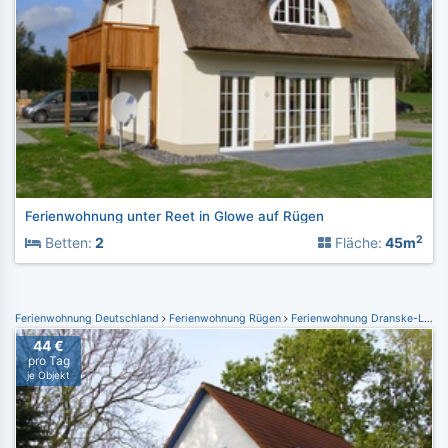
Ferienwohnung unter Reet in Glowe auf Rügen
2
Betten:
2
Fläche:
45m
Ferienwohnung Deutschland
Ferienwohnung Rügen
Ferienwohnung Dranske-Lancken
44 €
pro Tag
je Objekt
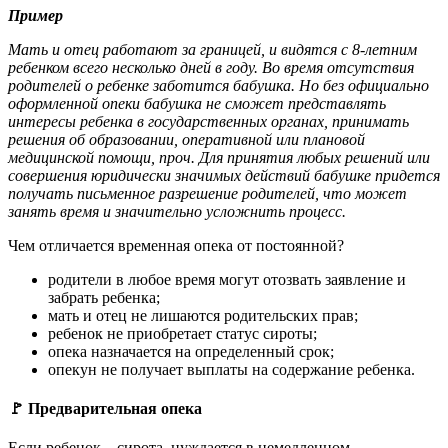
Пример
Мать и отец работают за границей, и видятся с 8-летним
ребенком всего несколько дней в году. Во время отсутствия
родителей о ребенке заботится бабушка. Но без официально
оформленной опеки бабушка не сможет представлять
интересы ребенка в государственных органах, принимать
решения об образовании, оперативной или плановой
медицинской помощи, проч. Для принятия любых решений или
совершения юридически значимых действий бабушке придется
получать письменное разрешение родителей, что может
занять время и значительно усложнить процесс.
Чем отличается временная опека от постоянной?
родители в любое время могут отозвать заявление и
забрать ребенка;
мать и отец не лишаются родительских прав;
ребенок не приобретает статус сироты;
опека назначается на определенный срок;
опекун не получает выплаты на содержание ребенка.
🚩 Предварительная опека
Если ребенок – сирота, нуждается в немедленном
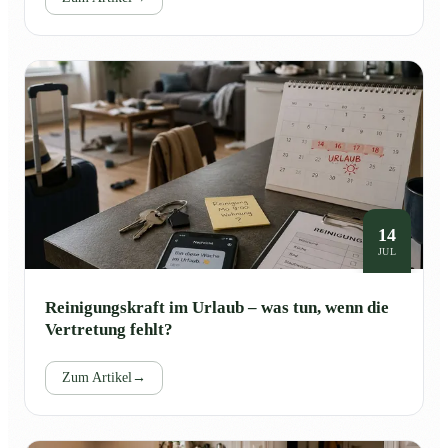
14
JUL
Reinigungskraft im Urlaub – was tun, wenn die
Vertretung fehlt?
Zum Artikel
→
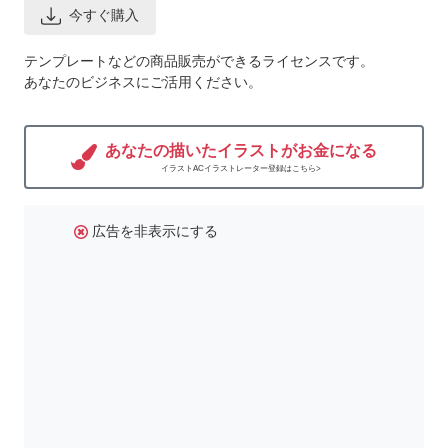
今すぐ購入
テンプレートなどの商品販売ができるライセンスです。
あなたのビジネスにご活用ください。
あなたの描いたイラストがお金になる
イラストACイラストレーター登録はこちら>
広告を非表示にする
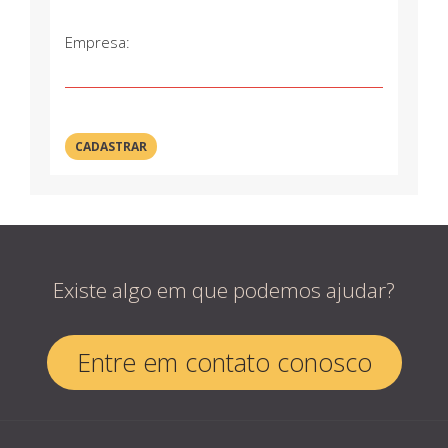
Empresa:
Existe algo em que podemos ajudar?
Entre em contato conosco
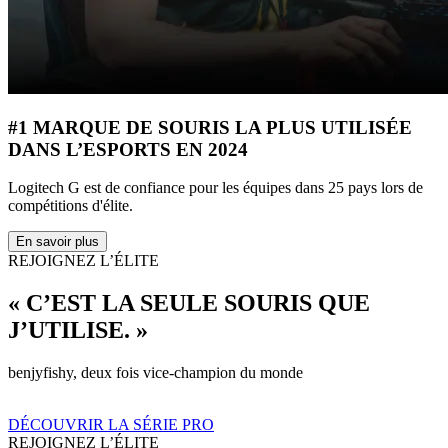
#1 MARQUE DE SOURIS LA PLUS UTILISÉE
DANS L’ESPORTS EN 2024
Logitech G est de confiance pour les équipes dans 25 pays lors de
compétitions d'élite.
En savoir plus
REJOIGNEZ L’ÉLITE
« C’EST LA SEULE SOURIS QUE
J’UTILISE. »
benjyfishy, deux fois vice-champion du monde
DÉCOUVRIR LA SÉRIE PRO
REJOIGNEZ L’ÉLITE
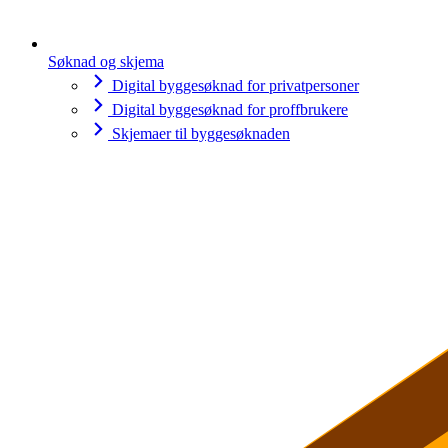
Søknad og skjema
Digital byggesøknad for privatpersoner
Digital byggesøknad for proffbrukere
Skjemaer til byggesøknaden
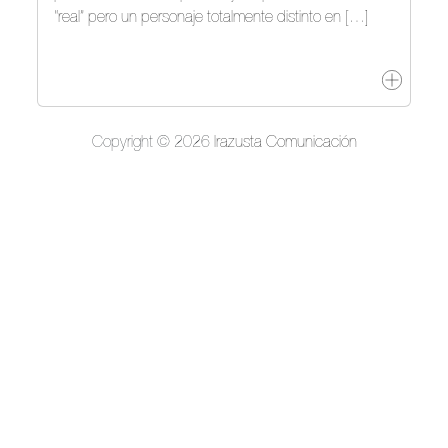
“real” pero un personaje totalmente distinto en […]
Copyright © 2026
Irazusta Comunicación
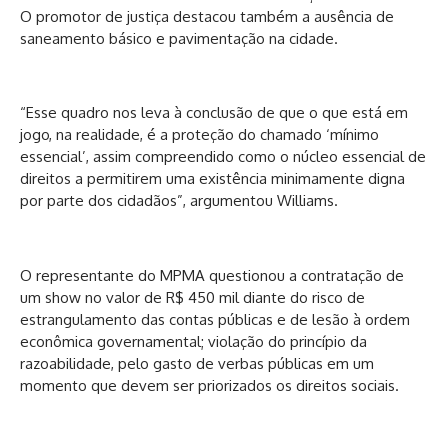
O promotor de justiça destacou também a ausência de
saneamento básico e pavimentação na cidade.
“Esse quadro nos leva à conclusão de que o que está em
jogo, na realidade, é a proteção do chamado ‘mínimo
essencial’, assim compreendido como o núcleo essencial de
direitos a permitirem uma existência minimamente digna
por parte dos cidadãos”, argumentou Williams.
O representante do MPMA questionou a contratação de
um show no valor de R$ 450 mil diante do risco de
estrangulamento das contas públicas e de lesão à ordem
econômica governamental; violação do princípio da
razoabilidade, pelo gasto de verbas públicas em um
momento que devem ser priorizados os direitos sociais.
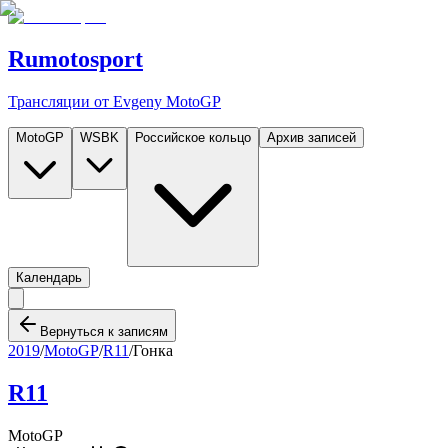
Rumotosport
Трансляции от Evgeny MotoGP
MotoGP
WSBK
Российское кольцо
Архив записей
Календарь
Вернуться к записям
2019
/
MotoGP
/
R11
/
Гонка
R11
MotoGP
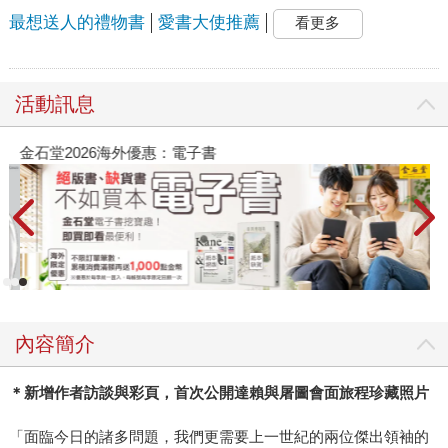
最想送人的禮物書
愛書大使推薦
看更多
活動訊息
金石堂2026海外優惠：電子書
內容簡介
＊新增作者訪談與彩頁，首次公開達賴與屠圖會面旅程珍藏照片
「面臨今日的諸多問題，我們更需要上一世紀的兩位傑出領袖的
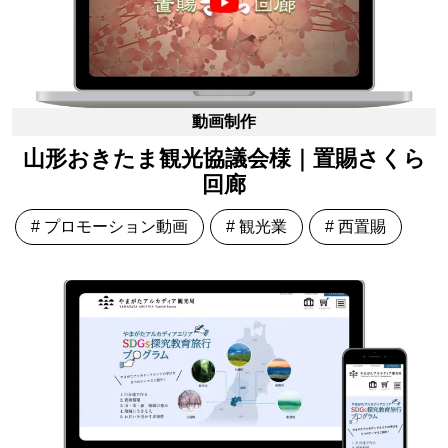
動画制作
山形おきたま観光協議会様｜置賜さくら
回廊
# プロモーション動画
# 観光業
# 西置賜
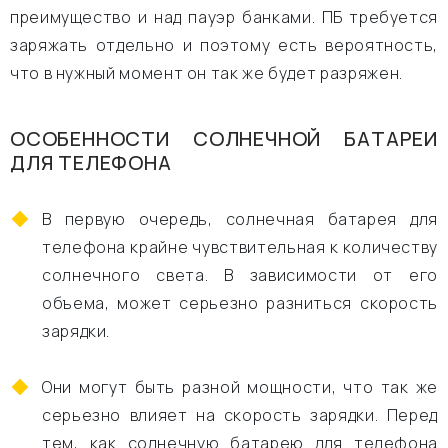
преимущество и над пауэр банками. ПБ требуется
заряжать отдельно и поэтому есть вероятность,
что в нужный момент он так же будет разряжен.
ОСОБЕННОСТИ СОЛНЕЧНОЙ БАТАРЕИ
ДЛЯ ТЕЛЕФОНА
В первую очередь, солнечная батарея для
телефона крайне чувствительная к количеству
солнечного света. В зависимости от его
объема, может серьезно разниться скорость
зарядки.
Они могут быть разной мощности, что так же
серьезно влияет на скорость зарядки. Перед
тем, как солнечную батарею для телефона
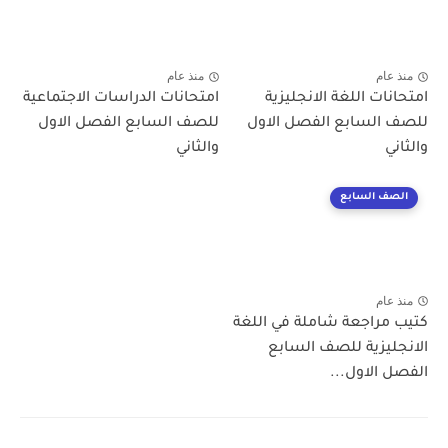
منذ عام
منذ عام
امتحانات اللغة الانجليزية
امتحانات الدراسات الاجتماعية
للصف السابع الفصل الاول
للصف السابع الفصل الاول
والثاني
والثاني
الصف السابع
منذ عام
كتيب مراجعة شاملة في اللغة
الانجليزية للصف السابع
الفصل الاول...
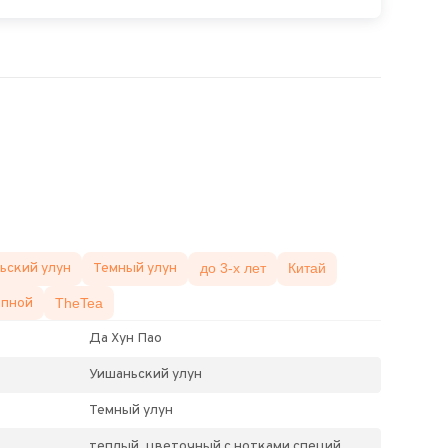
ьский улун
Темный улун
до 3-х лет
Китай
ыпной
TheTea
Да Хун Пао
Уишаньский улун
Темный улун
теплый, цветочный с нотками специй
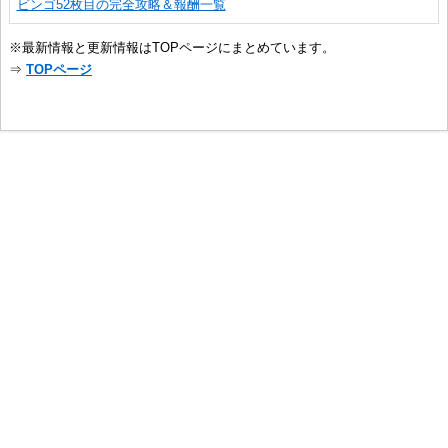
ビンゴ52枚目の完全攻略＆報酬一覧
※最新情報と更新情報はTOPページにまとめています。
⇒
TOPページ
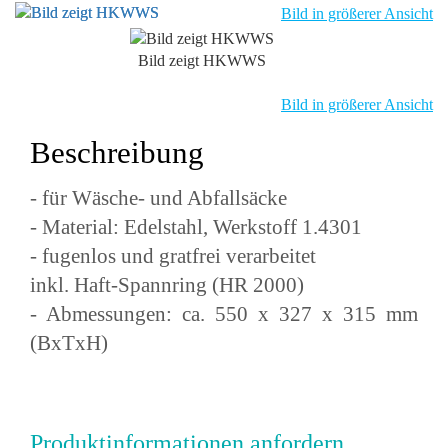
Bild in größerer Ansicht
Bild zeigt HKWWS
Bild in größerer Ansicht
Beschreibung
- für Wäsche- und Abfallsäcke
- Material: Edelstahl, Werkstoff 1.4301
- fugenlos und gratfrei verarbeitet
inkl. Haft-Spannring (HR 2000)
- Abmessungen: ca. 550 x 327 x 315 mm
(BxTxH)
Produktinformationen anfordern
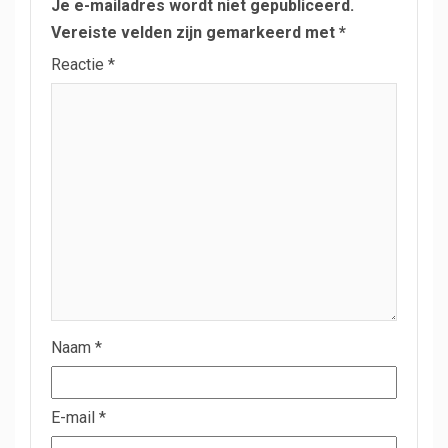
Je e-mailadres wordt niet gepubliceerd.
Vereiste velden zijn gemarkeerd met
*
Reactie
*
Naam
*
E-mail
*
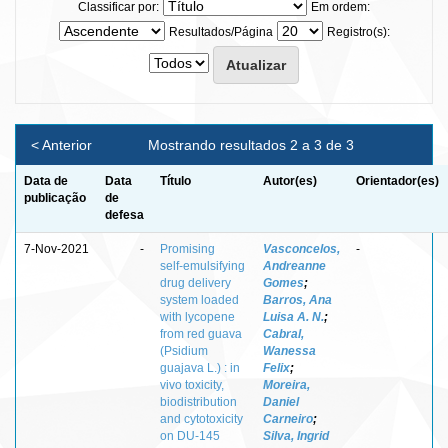
Classificar por:
Em ordem:
Resultados/Página
Registro(s):
< Anterior
Mostrando resultados 2 a 3 de 3
Data de
Data
Título
Autor(es)
Orientador(es)
publicação
de
defesa
7-Nov-2021
-
Promising
Vasconcelos,
-
self‑emulsifying
Andreanne
drug delivery
Gomes
;
system loaded
Barros, Ana
with lycopene
Luisa A. N.
;
from red guava
Cabral,
(Psidium
Wanessa
guajava L.) : in
Felix
;
vivo toxicity,
Moreira,
biodistribution
Daniel
and cytotoxicity
Carneiro
;
on DU‑145
Silva, Ingrid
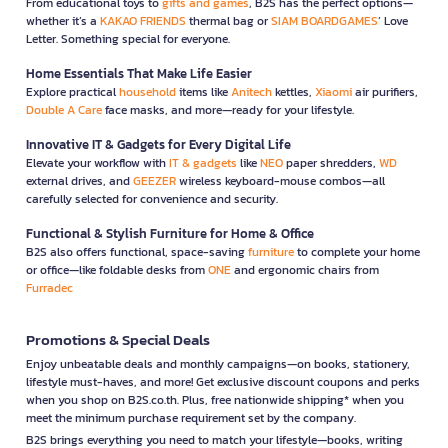
From educational toys to
gifts and games
, B2S has the perfect options—
whether it’s a
KAKAO FRIENDS
thermal bag or
SIAM BOARDGAMES
’ Love
Letter. Something special for everyone.
Home Essentials That Make Life Easier
Explore practical
household
items like
Anitech
kettles,
Xiaomi
air purifiers,
Double A Care
face masks, and more—ready for your lifestyle.
Innovative IT & Gadgets for Every Digital Life
Elevate your workflow with
IT & gadgets
like
NEO
paper shredders,
WD
external drives, and
GEEZER
wireless keyboard-mouse combos—all
carefully selected for convenience and security.
Functional & Stylish Furniture for Home & Office
B2S also offers functional, space-saving
furniture
to complete your home
or office—like foldable desks from
ONE
and ergonomic chairs from
Furradec
Promotions & Special Deals
Enjoy unbeatable deals and monthly campaigns—on books, stationery,
lifestyle must-haves, and more! Get exclusive discount coupons and perks
when you shop on B2S.co.th. Plus, free nationwide shipping* when you
meet the minimum purchase requirement set by the company.
B2S brings everything you need to match your lifestyle—books, writing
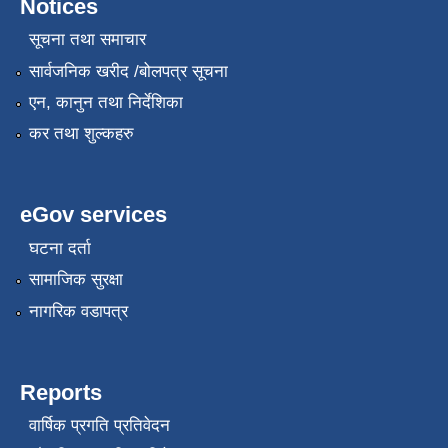
Notices
सूचना तथा समाचार
सार्वजनिक खरीद /बोलपत्र सूचना
एन, कानुन तथा निर्देशिका
कर तथा शुल्कहरु
eGov services
घटना दर्ता
सामाजिक सुरक्षा
नागरिक वडापत्र
Reports
वार्षिक प्रगति प्रतिवेदन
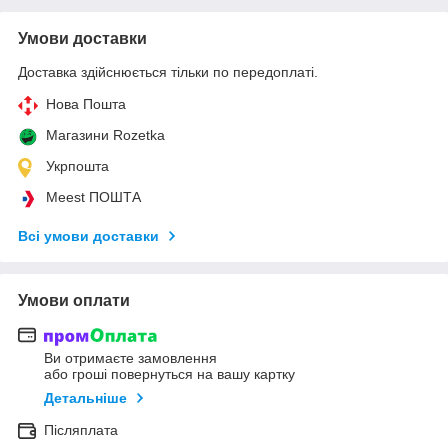
Умови доставки
Доставка здійснюється тільки по передоплаті.
Нова Пошта
Магазини Rozetka
Укрпошта
Meest ПОШТА
Всі умови доставки
Умови оплати
Ви отримаєте замовлення
або гроші повернуться на вашу картку
Детальніше
Післяплата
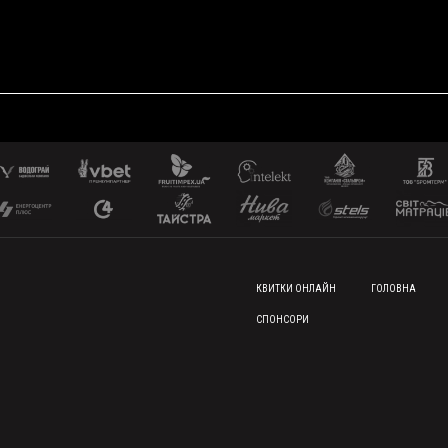
FOOTER MENU
КВИТКИ ОНЛАЙН
ГОЛОВНА
СПОНСОРИ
•••
### What you have to do
The lines above that hold the string "улун" are to be located and copied.

### Completed exercise
ьский улун
Темный улун
Уишаньский улун
Темный улун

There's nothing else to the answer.